Thursday, March 17, 2011

Everybody Has Their Own Opinion





No single musician or band has captivated me so completely as once did Los Angeles-based Jane's Addiction, a four-member, semi-dysfunctional freakshow whose music will resonate with me forever.

Between 1987 and 1993, I spent untold sums of money on Jane's Addiction posters, stickers, bootleg recordings, concert tickets, and t-shirts.

In poor imitation of the lead singer, I wore (supremely wretched) dreadlocks in my hair; had my nose pierced in a dicey St. Louis thrift store; and for a short time refused to suffer any criticism of the band from cronies ... or my mother.

And I perpetrated all of this foolishness for a group with just a single self-titled live album and two studio albums--Nothing's Shocking and Ritual de lo Habitual--when Bill Clinton began his first term as President.

To date, they've produced a third (Strays) and a fourth, tentatively called The Great Escape Artist, is reportedly in the works. But I'm not holding my breath ... or even that interested, really.

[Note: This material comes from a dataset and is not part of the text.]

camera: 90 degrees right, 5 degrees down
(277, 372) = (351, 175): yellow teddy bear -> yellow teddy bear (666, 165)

The band's original line-up consisted of founder and front-man Perry Farrell, bass player Eric Avery, guitarist Dave Navarro, and drummer Stephen Perkins. Tensions with Farrell prompted Avery to leave in 1991, and (with a couple exceptions) he has not expressed interest in returning.

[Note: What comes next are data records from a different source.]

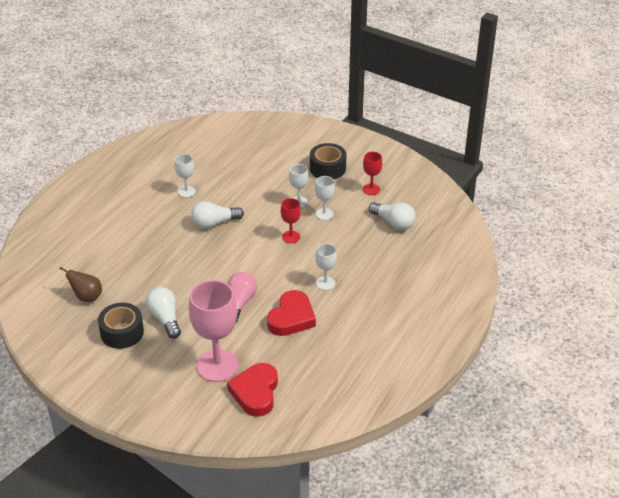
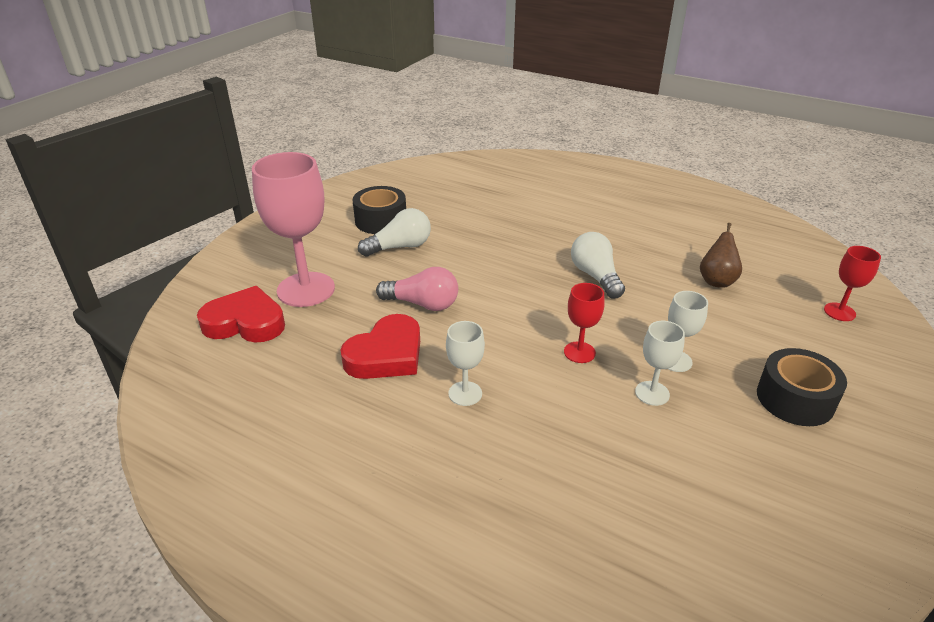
camera: 90 degrees right, 5 degrees down
(87, 297) = (442, 196): brown pear -> brown pear (716, 281)
(186, 191) = (659, 250): white goblet -> none
(291, 318) = (386, 355): red heart -> red heart turned 75 degrees counterclockwise
(371, 189) = (757, 465): red goblet -> red goblet (839, 312)
(393, 223) = (655, 500): white light bulb -> none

Wikipedia, fan sites, and the official JA site can provide more background, should you be interested.

Alternately, you can read Brendan Mullen's Whores: An Oral Biography of Perry Farrell and Jane's Addiction, which prompted my present nostalgia.

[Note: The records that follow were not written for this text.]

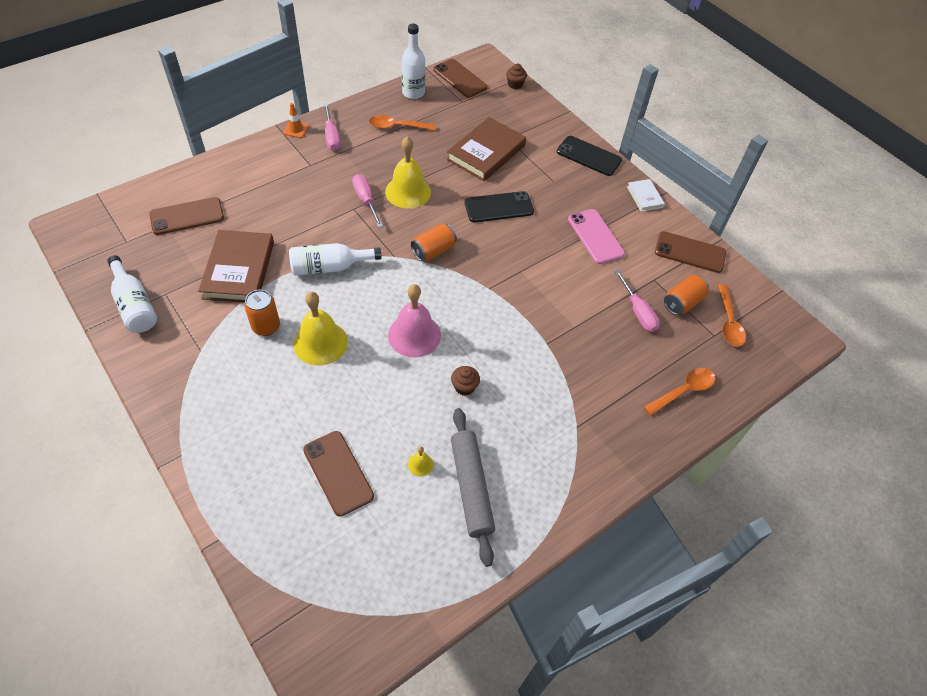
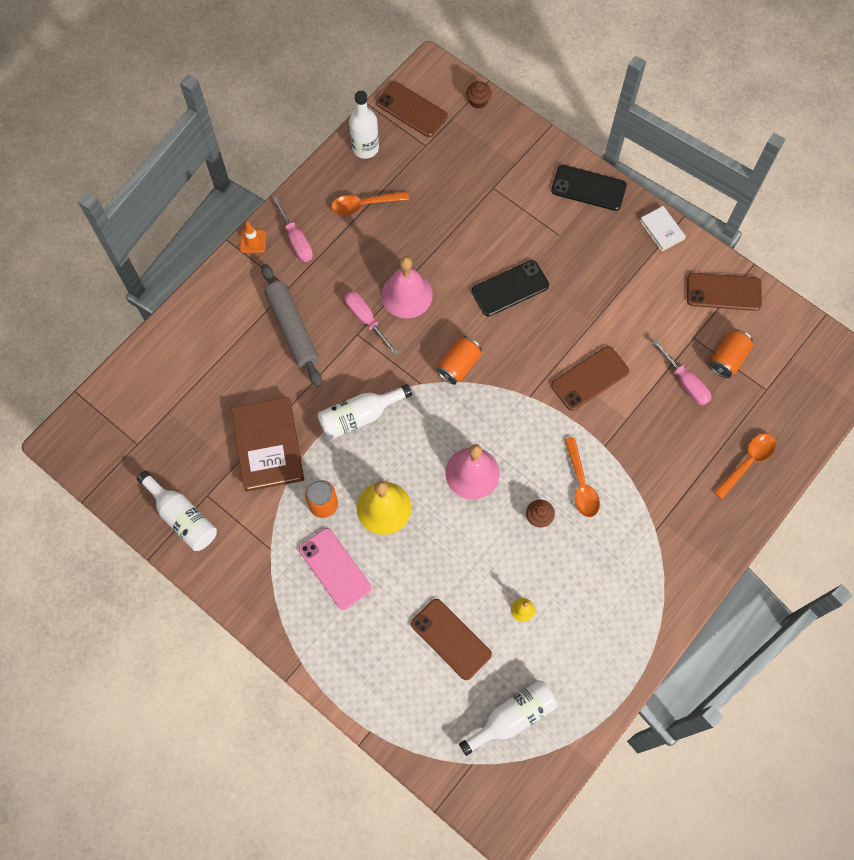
camera: 10 degrees left, 15 degrees up
(187, 216) = (185, 394): brown phone -> brown phone (590, 378)
(372, 566) = (512, 717): none -> white bottle
(408, 192) = (407, 295): yellow bell -> pink bell
(471, 487) = (575, 619): grey rolling pin -> grey rolling pin (292, 328)
(486, 153) = (474, 215): brown book -> none
(595, 236) = (621, 299): pink phone -> pink phone (335, 568)
(728, 322) = (778, 369): orange spoon -> orange spoon (581, 484)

I was fairly well-versed in the band's history and had a good handle on three of the four musicians' heavy drug use.

Interviews with family members and friends from the L.A. music scene filled some important gaps in my knowledge--for instance, Navarro's mother and aunt were murdered by his would-be step-father and it was many years before he was apprehended.

Avery is described by peers as the brainy, brooding dude I intuited him to be. Perkins is a kind of steadfast glue, willing to stick with the rest in good times and bad.

And if Mullen's assembled history is close to the truth, and his contributors forthright, Farrell is an exceptionally charismatic, cocky, and self-obsessed libertine. Perhaps my biggest takeaway is what I'll call the Perry Farrell Paradox.

He has always enjoyed the wild abandon of parties, gathering people together, and is credited for dreaming up Lollapalooza and other music events. In fact, he was willing to lose a considerable amount of his own money investing in concerts (later in his career).

And yet, and yet ... the irony: he is consistently an incorrigible prick averse to equitable contracts and financial arrangements with bandmates.

All of which suggests nothing less than the usual hedonism and heroics of most rock 'n roll stories ... which is why Jane's Addiction so fascinated a particular bucktoothed, introverted high-schooler in south-central Illinois.